Best of luck. Printing images with an Alpha channel can be challenging at times in my experience.

David Taylor
Thanks for the link to the component, I’ll check it out.
Martijn
+1  A: 

You mention you are using the TransparentColor property, so is it correct to say you don't really need alpha transparency and can get away with using binary transparency (transparency for each pixel is either off or on)?

If so, it might be possible to generate a Region from your bitmap.

You then use this region as a clipping region and draw the bitmap.

The PDF printer might be able to handle a clipping region correctly.

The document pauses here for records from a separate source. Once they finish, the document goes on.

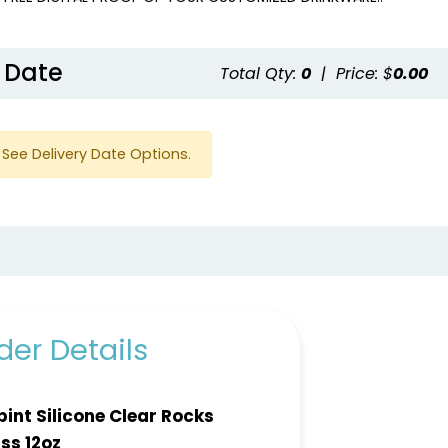
 Date
Total Qty:
0
|
Price: $
0.00
See Delivery Date Options.
er Details
ipint Silicone Clear Rocks
ss 12oz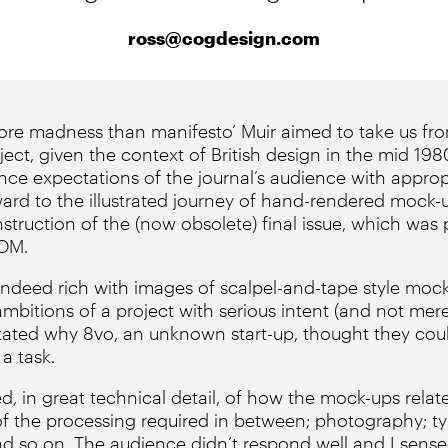
ross@cogdesign.com
‘More madness than manifesto’ Muir aimed to take us fro
ject, given the context of British design in the mid 198
nce expectations of the journal’s audience with approp
ward to the illustrated journey of hand-rendered mock-u
nstruction of the (now obsolete) final issue, which was
ROM.
indeed rich with images of scalpel-and-tape style mock
ambitions of a project with serious intent (and not mer
stated why 8vo, an unknown start-up, thought they coul
a task.
, in great technical detail, of how the mock-ups relate
of the processing required in between; photography; ty
d so on. The audience didn’t respond well and I sense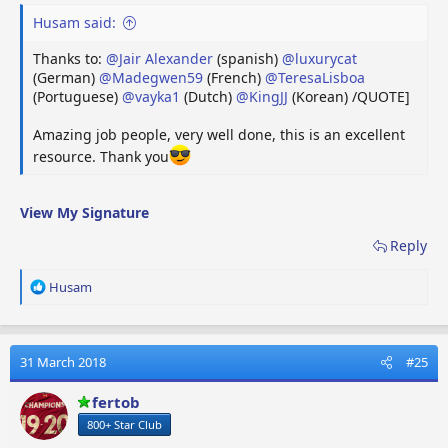
VR
VR Headset
VR-headset
Casq
Husam said:
Thanks to:
@Jair Alexander
(spanish)
@luxurycat
]
(German)
@Madegwen59
(French)
@TeresaLisboa
Last edited by a moderator:
28 September 2025
(Portuguese)
@vayka1
(Dutch)
@KingJJ
(Korean) /QUOTE]
Reply
Amazing job people, very well done, this is an excellent
resource. Thank you
R
Checo
,
Robbie Laker
,
LYQL
and 52 others
e
a
c
View My Signature
t
Reply
i
o
n
R
Husam
s
e
:
a
c
t
31 March 2018
#25
i
o
fertob
n
800+ Star Club
s
: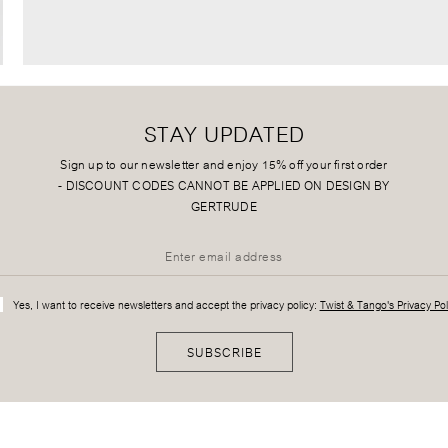
STAY UPDATED
Sign up to our newsletter and enjoy 15% off your first order
-
DISCOUNT CODES CANNOT BE APPLIED ON DESIGN BY
GERTRUDE
Yes, I want to receive newsletters and accept the privacy policy:
Twist & Tango's Privacy Pol
SUBSCRIBE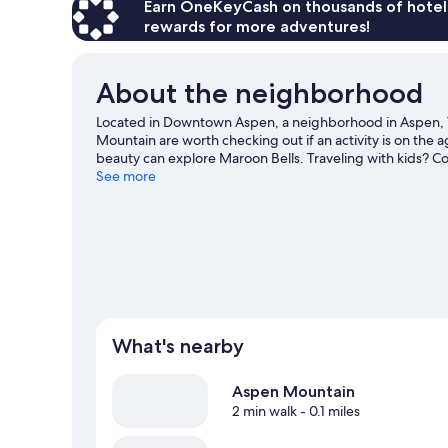
Beds
Earn OneKeyCash on thousands of hotel
(Town
rewards for more adventures!
Side)
About the neighborhood
Located in Downtown Aspen, a neighborhood in Aspen, Th
Mountain are worth checking out if an activity is on the 
beauty can explore Maroon Bells. Traveling with kids? Con
Harris Concert Hall. Take in the nearby slopes with cross-
See more
such as ice skating and snowmobiling.
Visit our Aspen tr
What's nearby
Aspen Mountain
2 min walk
- 0.1 miles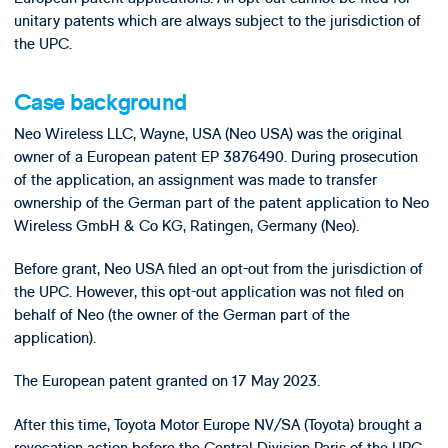
unitary patents which are always subject to the jurisdiction of
the UPC.
Case background
Neo Wireless LLC, Wayne, USA (Neo USA) was the original
owner of a European patent EP 3876490. During prosecution
of the application, an assignment was made to transfer
ownership of the German part of the patent application to Neo
Wireless GmbH & Co KG, Ratingen, Germany (Neo).
Before grant, Neo USA filed an opt-out from the jurisdiction of
the UPC. However, this opt-out application was not filed on
behalf of Neo (the owner of the German part of the
application).
The European patent granted on 17 May 2023.
After this time, Toyota Motor Europe NV/SA (Toyota) brought a
revocation action before the Central Division Paris of the UPC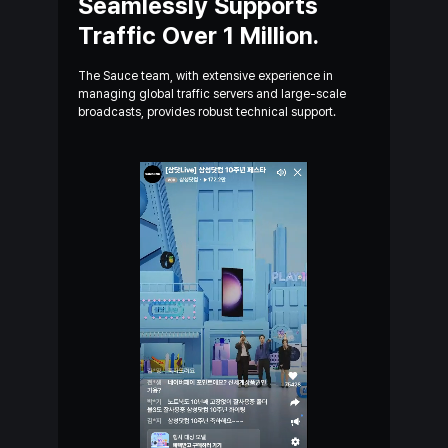
Seamlessly Supports
Traffic
Over 1 Million.
The Sauce team, with extensive experience in
managing
global
traffic servers and large-scale
broadcasts, provides
robust
technical support.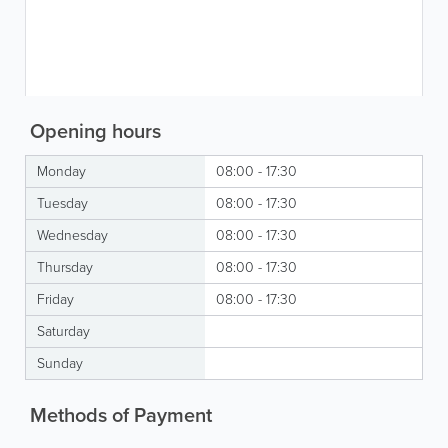
Opening hours
Monday
08:00 - 17:30
Tuesday
08:00 - 17:30
Wednesday
08:00 - 17:30
Thursday
08:00 - 17:30
Friday
08:00 - 17:30
Saturday
Sunday
Methods of Payment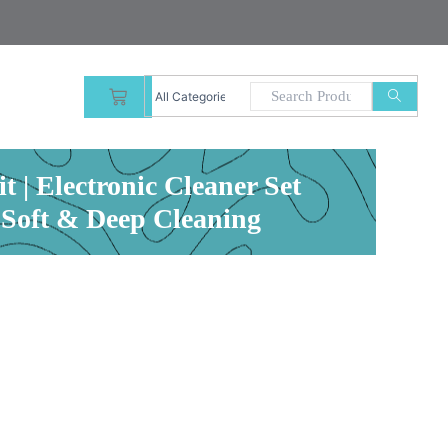
CART
 | Electronic Cleaner Set
 Soft & Deep Cleaning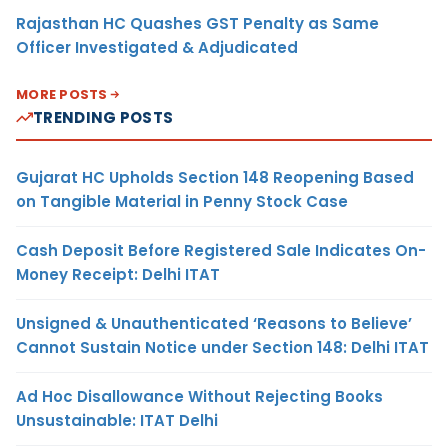
Rajasthan HC Quashes GST Penalty as Same
Officer Investigated & Adjudicated
MORE POSTS
TRENDING POSTS
Gujarat HC Upholds Section 148 Reopening Based
on Tangible Material in Penny Stock Case
Cash Deposit Before Registered Sale Indicates On-
Money Receipt: Delhi ITAT
Unsigned & Unauthenticated ‘Reasons to Believe’
Cannot Sustain Notice under Section 148: Delhi ITAT
Ad Hoc Disallowance Without Rejecting Books
Unsustainable: ITAT Delhi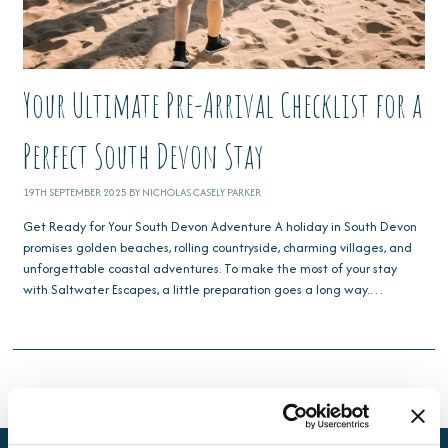
Your Ultimate Pre-Arrival Checklist for a
Perfect South Devon Stay
19TH SEPTEMBER 2025 BY NICHOLAS CASELY PARKER
Get Ready for Your South Devon Adventure A holiday in South Devon
promises golden beaches, rolling countryside, charming villages, and
unforgettable coastal adventures. To make the most of your stay
with Saltwater Escapes, a little preparation goes a long way.…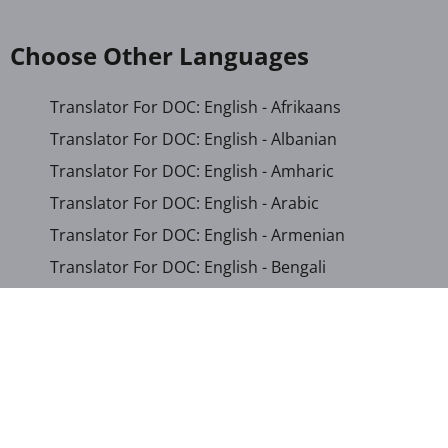
Choose Other Languages
Translator For DOC: English - Afrikaans
Translator For DOC: English - Albanian
Translator For DOC: English - Amharic
Translator For DOC: English - Arabic
Translator For DOC: English - Armenian
Translator For DOC: English - Bengali
Translator For DOC: English - Chichewa
Translator For DOC: English - Chinese (Simplified)
Translator For DOC: English - Dutch
Translator For DOC: English - French
Translator For DOC: English - Gujarati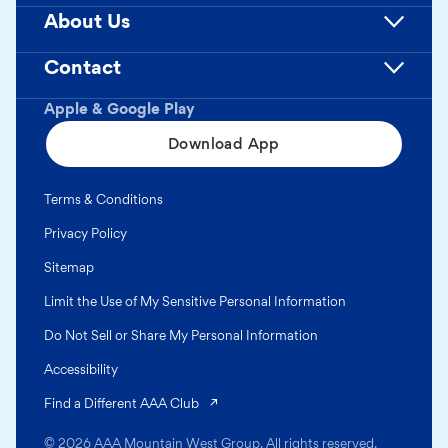
About Us
Contact
Apple & Google Play
Download App
Terms & Conditions
Privacy Policy
Sitemap
Limit the Use of My Sensitive Personal Information
Do Not Sell or Share My Personal Information
Accessibility
(opens in a new tab)
Find a Different AAA Club
© 2026 AAA Mountain West Group. All rights reserved.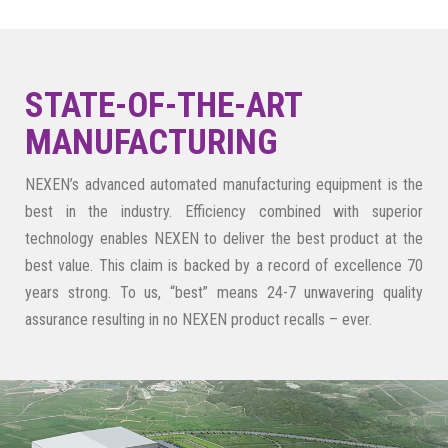
STATE-OF-THE-ART
MANUFACTURING
NEXEN’s advanced automated manufacturing equipment is the
best in the industry. Efficiency combined with superior
technology enables NEXEN to deliver the best product at the
best value. This claim is backed by a record of excellence 70
years strong. To us, “best” means 24-7 unwavering quality
assurance resulting in no NEXEN product recalls – ever.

Here's an example of generating a region from a bitmap, it's used to make non-rectangular forms but the idea is the same: http://www.delphi-central.com/BitmapShapedForm.aspx

Here is another example of setting a clipping region for your TCanvas: http://www.efg2.com/Lab/OtherProjects/PrinterDemo2.htm

Bing
Interesting idea, it will be nice to hear if this works out. The "stack" for many "PDF printers" is something like this: App -> GDI -> Print Spooler -> PS Driver -> Redirector (e.g. Redmon) -> PS to PDF converter (typically Ghostscript). To critical piece seems to be the proper translation of GDI calls into PostScript. Your suggestion could certainly alter the result in this regard.
David Taylor
Thanks for the tip, I'll try to get this to work.
Martijn
It works! End result is a `procedure StretchDrawClipTransparency(Destination: TCanvas; DestRect: TRect; Bitmap: TBitmap; TransparencyColor: TColor = clNone);`which seems to work on screen, paper printer, PDF printer, and a PDF generator component — in short, anything with a Canvas.No translucency (aka alpha transparency), but this is good enough for me.